Parental Teasing: Ever OK?

Two video clips have recently surfaced on Youtube and national night time shows and are lauded as hysterically funny. One involves parents filming their children after they pretended to eat all of their child’s Halloween candy and another shows children being filmed after receiving bad Christmas gifts. Both have both become wildly popular- particularly with young singles who don’t have kids.

Humor has long revolved around seeing others get hurt. There is something funny about watching a friend trip and fall or a grown man fall backwards off of a swing. Another’s pain brings out peculiar feelings in us all. That’s why watching children who are teased seem almost funny. But there are enormous differences between accidental and inflicted pain.

First, these videos of children show inflicted pain. These are children who are used for the purpose of another’s “pleasure” and the viewer knows that the children are being set up. Second, teasing is involved. Whenever teasing occurs, there is a spirit of meanness disguised as humor. Most will argue that teasing is legitimate, but when I talk to children, I hear otherwise. I think that it is important to hear their side of the story since they are the ones who aren’t laughing.

When a parent teases a child, the child initially feels hurt. Then, the child feels that he has been betrayed (duped) and understands that he can’t trust the parent who is doing the teasing. So, by the time the child realizes that the teasing is for the purpose of humor, he doesn’t feel like laughing.

No one likes being teased- ever. Adults may nervously laugh after they have been teased, but even they feel humiliated beneath the laughter. Make the author of the teasing a parent of a small child and nothing feels even remotely good to the child.

Is it ever OK for a parent to tease a child? Not in my book. So let’s help these little ones out and speak out against the mean videos.

What do you think about these videos? Let me hear your thoughts.

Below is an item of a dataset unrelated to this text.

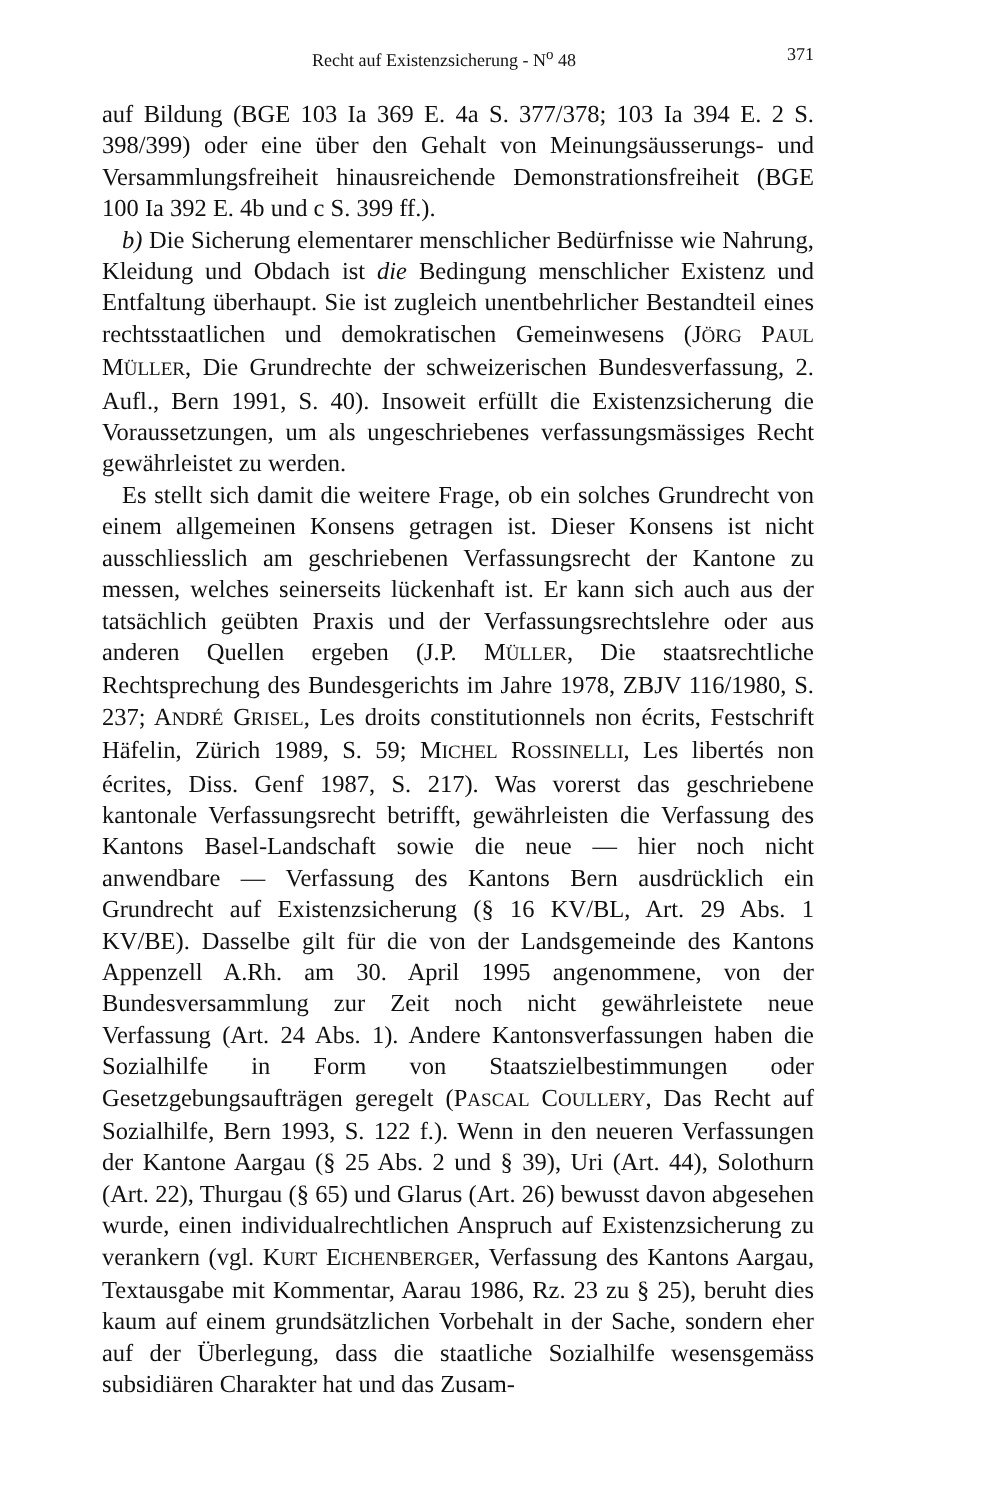Recht auf Existenzsicherung - N<sup>o</sup> 48 371
auf Bildung (BGE 103 Ia 369 E. 4a S. 377/378; 103 Ia 394 E. 2 S. 398/399) oder eine über den Gehalt von Meinungsäusserungs- und Versammlungsfreiheit hinausreichende Demonstrationsfreiheit (BGE 100 Ia 392 E. 4b und c S. 399 ff.).
b) Die Sicherung elementarer menschlicher Bedürfnisse wie Nahrung, Kleidung und Obdach ist die Bedingung menschlicher Existenz und Entfaltung überhaupt. Sie ist zugleich unentbehrlicher Bestandteil eines rechtsstaatlichen und demokratischen Gemeinwesens (JÖRG PAUL MÜLLER, Die Grundrechte der schweizerischen Bundesverfassung, 2. Aufl., Bern 1991, S. 40). Insoweit erfüllt die Existenzsicherung die Voraussetzungen, um als ungeschriebenes verfassungsmässiges Recht gewährleistet zu werden.
Es stellt sich damit die weitere Frage, ob ein solches Grundrecht von einem allgemeinen Konsens getragen ist. Dieser Konsens ist nicht ausschliesslich am geschriebenen Verfassungsrecht der Kantone zu messen, welches seinerseits lückenhaft ist. Er kann sich auch aus der tatsächlich geübten Praxis und der Verfassungsrechtslehre oder aus anderen Quellen ergeben (J.P. MÜLLER, Die staatsrechtliche Rechtsprechung des Bundesgerichts im Jahre 1978, ZBJV 116/1980, S. 237; ANDRÉ GRISEL, Les droits constitutionnels non écrits, Festschrift Häfelin, Zürich 1989, S. 59; MICHEL ROSSINELLI, Les libertés non écrites, Diss. Genf 1987, S. 217). Was vorerst das geschriebene kantonale Verfassungsrecht betrifft, gewährleisten die Verfassung des Kantons Basel-Landschaft sowie die neue — hier noch nicht anwendbare — Verfassung des Kantons Bern ausdrücklich ein Grundrecht auf Existenzsicherung (§ 16 KV/BL, Art. 29 Abs. 1 KV/BE). Dasselbe gilt für die von der Landsgemeinde des Kantons Appenzell A.Rh. am 30. April 1995 angenommene, von der Bundesversammlung zur Zeit noch nicht gewährleistete neue Verfassung (Art. 24 Abs. 1). Andere Kantonsverfassungen haben die Sozialhilfe in Form von Staatszielbestimmungen oder Gesetzgebungsaufträgen geregelt (PASCAL COULLERY, Das Recht auf Sozialhilfe, Bern 1993, S. 122 f.). Wenn in den neueren Verfassungen der Kantone Aargau (§ 25 Abs. 2 und § 39), Uri (Art. 44), Solothurn (Art. 22), Thurgau (§ 65) und Glarus (Art. 26) bewusst davon abgesehen wurde, einen individualrechtlichen Anspruch auf Existenzsicherung zu verankern (vgl. KURT EICHENBERGER, Verfassung des Kantons Aargau, Textausgabe mit Kommentar, Aarau 1986, Rz. 23 zu § 25), beruht dies kaum auf einem grundsätzlichen Vorbehalt in der Sache, sondern eher auf der Überlegung, dass die staatliche Sozialhilfe wesensgemäss subsidiären Charakter hat und das Zusam-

6 Responses to “Parental Teasing: Ever OK?”

  1. JazerNorth says:

    What you describe as teasing, I consider being mean. Though I do tease my child. Note even close to what you see above. We’ll sit down and be playing and we’ll play keep away. That is teasing, yet not even close to the teasing above. When we play on the floor and I’m tickling her, that is teasing, but not nearly the teasing above.

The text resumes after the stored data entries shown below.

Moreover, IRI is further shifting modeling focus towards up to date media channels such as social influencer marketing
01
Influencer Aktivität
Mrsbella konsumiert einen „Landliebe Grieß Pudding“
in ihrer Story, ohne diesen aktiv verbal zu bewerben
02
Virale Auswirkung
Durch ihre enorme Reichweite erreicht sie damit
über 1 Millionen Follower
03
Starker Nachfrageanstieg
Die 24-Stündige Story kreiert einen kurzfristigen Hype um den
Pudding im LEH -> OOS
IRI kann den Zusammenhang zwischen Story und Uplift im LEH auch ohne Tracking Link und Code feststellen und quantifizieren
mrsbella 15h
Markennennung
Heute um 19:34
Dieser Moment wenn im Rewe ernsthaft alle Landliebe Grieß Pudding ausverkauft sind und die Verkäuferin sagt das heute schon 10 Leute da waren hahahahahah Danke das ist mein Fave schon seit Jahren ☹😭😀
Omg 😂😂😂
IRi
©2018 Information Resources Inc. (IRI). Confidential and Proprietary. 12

    I would say that teasing is good, as long as it isn’t betraying or hurting feelings. I’ll never tease where it will hurt feelings. If I do mistakenly hurt feelings or betray my child, I immediately stop and help her through the feelings. All children will get teased at school, so helping them understand that teasing will happen and what is good teasing and what is bad will help.

    Maybe I’m using the wrong word, but I think having fun with your child by playing keep away (she gets to play keep away from me), tickling, hide-n-seek and other activities like that, are good for the child, which I call teasing.

    Being mean as the parents in the article, I don’t really call teasing, instead it is just being mean.

  2. Christina Grutzius says:

    So true! I had a grandmother who mercilessly teased. No trust and no love felt towards her by me and I still unfortunately harbor ill feelings about it 16 years after her death.

  3. Ricki says:

    I think if you re-watch the videos you will see some wonderful very social children and a couple that are socially young. I guess I have a large family and we are used to sharing. We dearly love each other… but have tons of family jokes that would be classified as teasing. For example the kids grandpa that just passed away is remembered fondly as always greeting my son with, “your pretty smart for a 5 year old” of course he was older than 5. and the list goes on. What I find more interesting is how the teased child reacts. My son thought” silly grandpa.” Not mean grandpa.. He did not think “grandpa thinks I am not smart.” it would be very interesting to see why, in the same situation, some children feel bullied and unsafe and some children do not. Sorry for not agreeing. I LOVE the little boys responses: “you sneaky mom” and pulling a candy from his pocket, “no you didn’t get all my candy”. Stuff is so not important.

  4. BuckupBuckaroo says:

    No one deserves hurt feelings, but it seems today’s youth are paralyzed over every little thing, comment, etc. A climate of fear develops where no one dares say anyrhing for fear of offending.

  5. Nancy says:

    When I first was directed to watch that video of the children being told their parents had eaten all their Halloween candy, I was dismayed and NOT amused. I thought it was very mean and something that would stay with those children forever. Initial feelings are strong, even when they are later ‘adjusted’ or ‘corrected’.

    I am glad to see your article regarding those videos.

  6. Bertrand says:

    There is gentle, affectionate teasing and there is hostile teasing. The videos sound like hostile teasing to me, and those parents should be taught to show respect for their children.

    In my family my father teased his daughter in very hostile ways, sometimes when he had been drinking, sometimes when he had not been drinking.

    One of the worst I remember was when she was a teenager and her boyfriend had broken up with her; she was crying about the breakup.

    My father sang to her, in a teasing and hostile way, to the tune of “There is a tavern in the town, in the town.” The words he sang were ” I feel so sorry for myself, for myself.” She was hurt and angry, and ran from him, crying, into her bedroom, closing the door. He stood outside the door and continued to sing the words loudly and repeatedly.